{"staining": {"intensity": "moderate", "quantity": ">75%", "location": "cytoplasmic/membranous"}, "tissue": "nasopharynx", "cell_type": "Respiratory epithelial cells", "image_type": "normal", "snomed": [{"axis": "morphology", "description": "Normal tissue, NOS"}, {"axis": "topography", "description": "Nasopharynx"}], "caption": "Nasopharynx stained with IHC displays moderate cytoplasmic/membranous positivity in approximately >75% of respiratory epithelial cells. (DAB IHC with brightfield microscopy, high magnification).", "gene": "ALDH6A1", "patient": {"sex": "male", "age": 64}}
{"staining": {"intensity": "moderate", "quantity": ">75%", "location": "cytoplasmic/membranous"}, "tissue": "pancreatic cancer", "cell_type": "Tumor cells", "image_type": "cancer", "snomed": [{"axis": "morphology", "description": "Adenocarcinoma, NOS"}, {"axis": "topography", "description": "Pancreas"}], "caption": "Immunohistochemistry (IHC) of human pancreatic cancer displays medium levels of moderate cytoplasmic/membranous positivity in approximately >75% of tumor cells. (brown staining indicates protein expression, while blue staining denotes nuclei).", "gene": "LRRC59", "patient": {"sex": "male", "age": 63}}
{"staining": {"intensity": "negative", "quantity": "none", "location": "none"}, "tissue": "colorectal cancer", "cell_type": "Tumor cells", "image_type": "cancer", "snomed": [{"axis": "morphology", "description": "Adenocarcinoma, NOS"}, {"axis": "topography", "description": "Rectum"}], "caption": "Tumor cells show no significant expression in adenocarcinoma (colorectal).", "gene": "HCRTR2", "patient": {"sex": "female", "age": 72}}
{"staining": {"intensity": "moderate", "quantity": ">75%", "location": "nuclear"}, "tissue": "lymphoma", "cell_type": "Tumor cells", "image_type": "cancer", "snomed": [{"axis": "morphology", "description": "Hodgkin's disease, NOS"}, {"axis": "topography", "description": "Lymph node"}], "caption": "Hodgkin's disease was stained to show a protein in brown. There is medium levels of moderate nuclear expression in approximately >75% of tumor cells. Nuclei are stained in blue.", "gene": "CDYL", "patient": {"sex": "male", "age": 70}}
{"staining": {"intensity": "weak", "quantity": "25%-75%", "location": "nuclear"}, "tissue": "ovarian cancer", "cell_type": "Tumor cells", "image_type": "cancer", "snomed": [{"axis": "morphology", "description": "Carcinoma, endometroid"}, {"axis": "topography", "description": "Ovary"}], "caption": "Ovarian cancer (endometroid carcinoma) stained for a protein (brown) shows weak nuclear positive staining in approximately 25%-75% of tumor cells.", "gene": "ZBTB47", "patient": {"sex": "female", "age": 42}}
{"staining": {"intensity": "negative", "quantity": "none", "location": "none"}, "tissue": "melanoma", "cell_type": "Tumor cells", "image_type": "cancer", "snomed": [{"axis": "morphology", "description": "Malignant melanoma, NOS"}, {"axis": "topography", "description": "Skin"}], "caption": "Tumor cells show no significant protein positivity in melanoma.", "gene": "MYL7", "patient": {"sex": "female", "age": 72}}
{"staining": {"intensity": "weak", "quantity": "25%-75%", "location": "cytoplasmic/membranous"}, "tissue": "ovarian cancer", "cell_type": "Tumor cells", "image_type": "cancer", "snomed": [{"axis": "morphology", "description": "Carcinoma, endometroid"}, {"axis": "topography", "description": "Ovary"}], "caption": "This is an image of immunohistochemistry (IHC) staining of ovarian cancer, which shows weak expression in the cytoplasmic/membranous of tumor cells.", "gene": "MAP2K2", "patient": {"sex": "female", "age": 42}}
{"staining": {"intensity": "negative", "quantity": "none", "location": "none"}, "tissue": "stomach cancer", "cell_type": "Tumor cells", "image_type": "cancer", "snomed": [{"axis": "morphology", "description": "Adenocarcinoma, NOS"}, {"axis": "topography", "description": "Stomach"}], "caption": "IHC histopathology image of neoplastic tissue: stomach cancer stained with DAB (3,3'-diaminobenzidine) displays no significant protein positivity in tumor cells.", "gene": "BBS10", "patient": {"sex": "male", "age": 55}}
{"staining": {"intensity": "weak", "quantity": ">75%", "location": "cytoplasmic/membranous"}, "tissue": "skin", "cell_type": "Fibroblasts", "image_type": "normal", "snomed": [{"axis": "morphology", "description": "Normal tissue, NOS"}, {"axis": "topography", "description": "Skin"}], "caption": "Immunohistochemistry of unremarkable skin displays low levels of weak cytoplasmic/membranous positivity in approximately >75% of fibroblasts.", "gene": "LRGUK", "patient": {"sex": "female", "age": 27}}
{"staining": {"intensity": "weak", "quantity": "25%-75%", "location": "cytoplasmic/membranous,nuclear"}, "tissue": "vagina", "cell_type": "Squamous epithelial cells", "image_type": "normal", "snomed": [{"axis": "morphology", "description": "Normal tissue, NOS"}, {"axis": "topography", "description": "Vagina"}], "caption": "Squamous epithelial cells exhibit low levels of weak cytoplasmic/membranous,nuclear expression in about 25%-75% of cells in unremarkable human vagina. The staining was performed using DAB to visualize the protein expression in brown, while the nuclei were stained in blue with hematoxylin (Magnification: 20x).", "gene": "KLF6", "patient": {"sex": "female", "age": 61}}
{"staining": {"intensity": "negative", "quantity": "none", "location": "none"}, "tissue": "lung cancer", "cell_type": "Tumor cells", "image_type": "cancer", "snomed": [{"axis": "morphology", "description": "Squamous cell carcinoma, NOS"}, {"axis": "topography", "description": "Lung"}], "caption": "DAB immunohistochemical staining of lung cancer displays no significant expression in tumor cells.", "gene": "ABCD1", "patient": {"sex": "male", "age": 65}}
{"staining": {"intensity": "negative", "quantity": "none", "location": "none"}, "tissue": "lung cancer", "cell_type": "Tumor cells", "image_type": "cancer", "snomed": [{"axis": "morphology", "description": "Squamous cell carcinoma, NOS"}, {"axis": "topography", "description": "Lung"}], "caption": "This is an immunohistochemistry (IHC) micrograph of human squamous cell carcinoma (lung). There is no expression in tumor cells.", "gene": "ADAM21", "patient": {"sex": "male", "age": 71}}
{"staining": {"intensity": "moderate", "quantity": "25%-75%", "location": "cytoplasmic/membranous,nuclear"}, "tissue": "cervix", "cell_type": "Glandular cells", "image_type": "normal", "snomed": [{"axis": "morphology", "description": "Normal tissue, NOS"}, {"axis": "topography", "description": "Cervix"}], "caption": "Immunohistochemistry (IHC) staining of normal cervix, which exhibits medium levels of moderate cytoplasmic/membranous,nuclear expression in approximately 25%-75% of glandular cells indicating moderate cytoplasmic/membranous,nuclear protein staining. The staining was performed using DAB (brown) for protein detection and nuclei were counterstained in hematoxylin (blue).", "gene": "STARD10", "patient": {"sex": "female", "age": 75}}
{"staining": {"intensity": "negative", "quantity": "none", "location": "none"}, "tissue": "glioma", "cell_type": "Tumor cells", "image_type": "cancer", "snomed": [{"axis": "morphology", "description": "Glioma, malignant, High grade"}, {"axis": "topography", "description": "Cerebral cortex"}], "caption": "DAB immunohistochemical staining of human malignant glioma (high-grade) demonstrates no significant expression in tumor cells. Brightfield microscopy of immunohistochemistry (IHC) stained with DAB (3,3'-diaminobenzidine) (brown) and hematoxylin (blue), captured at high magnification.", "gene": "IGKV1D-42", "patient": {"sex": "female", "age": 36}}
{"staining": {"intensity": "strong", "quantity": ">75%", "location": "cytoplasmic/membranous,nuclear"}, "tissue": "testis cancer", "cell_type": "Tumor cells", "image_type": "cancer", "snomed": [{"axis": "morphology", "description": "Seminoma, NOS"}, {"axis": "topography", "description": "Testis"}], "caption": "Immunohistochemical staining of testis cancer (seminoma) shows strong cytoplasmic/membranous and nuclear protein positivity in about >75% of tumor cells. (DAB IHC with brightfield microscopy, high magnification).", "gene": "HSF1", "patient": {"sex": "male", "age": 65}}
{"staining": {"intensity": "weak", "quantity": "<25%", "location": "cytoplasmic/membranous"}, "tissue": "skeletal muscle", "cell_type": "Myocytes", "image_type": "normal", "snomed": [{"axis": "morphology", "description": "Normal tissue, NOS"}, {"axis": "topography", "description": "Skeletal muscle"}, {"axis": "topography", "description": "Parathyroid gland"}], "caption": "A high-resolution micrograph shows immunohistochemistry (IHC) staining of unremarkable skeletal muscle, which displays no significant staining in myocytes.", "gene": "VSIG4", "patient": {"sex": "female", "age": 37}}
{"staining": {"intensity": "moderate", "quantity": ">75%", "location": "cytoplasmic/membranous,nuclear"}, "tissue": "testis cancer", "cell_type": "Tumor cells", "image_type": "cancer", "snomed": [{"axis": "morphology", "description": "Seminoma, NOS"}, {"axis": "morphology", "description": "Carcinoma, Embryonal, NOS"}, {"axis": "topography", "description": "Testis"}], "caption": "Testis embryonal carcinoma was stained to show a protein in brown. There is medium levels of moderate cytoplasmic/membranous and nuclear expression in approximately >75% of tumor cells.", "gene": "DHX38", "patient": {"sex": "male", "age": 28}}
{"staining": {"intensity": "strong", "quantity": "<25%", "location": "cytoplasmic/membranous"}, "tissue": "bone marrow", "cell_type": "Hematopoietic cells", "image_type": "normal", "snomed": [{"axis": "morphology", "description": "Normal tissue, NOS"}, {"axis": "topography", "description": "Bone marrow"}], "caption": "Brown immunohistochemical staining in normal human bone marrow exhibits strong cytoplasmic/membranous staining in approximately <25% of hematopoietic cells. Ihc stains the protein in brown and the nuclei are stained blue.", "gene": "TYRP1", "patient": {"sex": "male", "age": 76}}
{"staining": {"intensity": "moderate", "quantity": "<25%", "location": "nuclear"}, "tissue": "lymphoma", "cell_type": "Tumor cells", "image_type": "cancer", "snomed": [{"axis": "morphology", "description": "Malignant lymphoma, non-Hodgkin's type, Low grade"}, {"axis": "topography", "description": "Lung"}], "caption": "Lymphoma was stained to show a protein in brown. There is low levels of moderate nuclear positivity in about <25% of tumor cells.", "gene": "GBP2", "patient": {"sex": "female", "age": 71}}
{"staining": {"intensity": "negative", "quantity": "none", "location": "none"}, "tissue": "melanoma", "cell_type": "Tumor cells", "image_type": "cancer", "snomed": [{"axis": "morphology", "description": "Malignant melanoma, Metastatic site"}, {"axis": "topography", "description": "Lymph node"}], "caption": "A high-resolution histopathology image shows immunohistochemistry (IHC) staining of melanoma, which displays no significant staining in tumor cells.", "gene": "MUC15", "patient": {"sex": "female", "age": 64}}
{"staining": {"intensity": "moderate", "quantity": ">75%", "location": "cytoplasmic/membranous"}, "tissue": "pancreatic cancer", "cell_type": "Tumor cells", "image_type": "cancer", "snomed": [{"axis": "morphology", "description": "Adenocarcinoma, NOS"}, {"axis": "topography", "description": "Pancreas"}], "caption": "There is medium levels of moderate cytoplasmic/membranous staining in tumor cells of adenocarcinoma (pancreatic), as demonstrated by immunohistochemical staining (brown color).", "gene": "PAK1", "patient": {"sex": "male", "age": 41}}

--------

- **Work instructions**:
Check each line above for the string "Ovary" and copy those that have it.

- **Task answer**:
{"staining": {"intensity": "weak", "quantity": "25%-75%", "location": "nuclear"}, "tissue": "ovarian cancer", "cell_type": "Tumor cells", "image_type": "cancer", "snomed": [{"axis": "morphology", "description": "Carcinoma, endometroid"}, {"axis": "topography", "description": "Ovary"}], "caption": "Ovarian cancer (endometroid carcinoma) stained for a protein (brown) shows weak nuclear positive staining in approximately 25%-75% of tumor cells.", "gene": "ZBTB47", "patient": {"sex": "female", "age": 42}}
{"staining": {"intensity": "weak", "quantity": "25%-75%", "location": "cytoplasmic/membranous"}, "tissue": "ovarian cancer", "cell_type": "Tumor cells", "image_type": "cancer", "snomed": [{"axis": "morphology", "description": "Carcinoma, endometroid"}, {"axis": "topography", "description": "Ovary"}], "caption": "This is an image of immunohistochemistry (IHC) staining of ovarian cancer, which shows weak expression in the cytoplasmic/membranous of tumor cells.", "gene": "MAP2K2", "patient": {"sex": "female", "age": 42}}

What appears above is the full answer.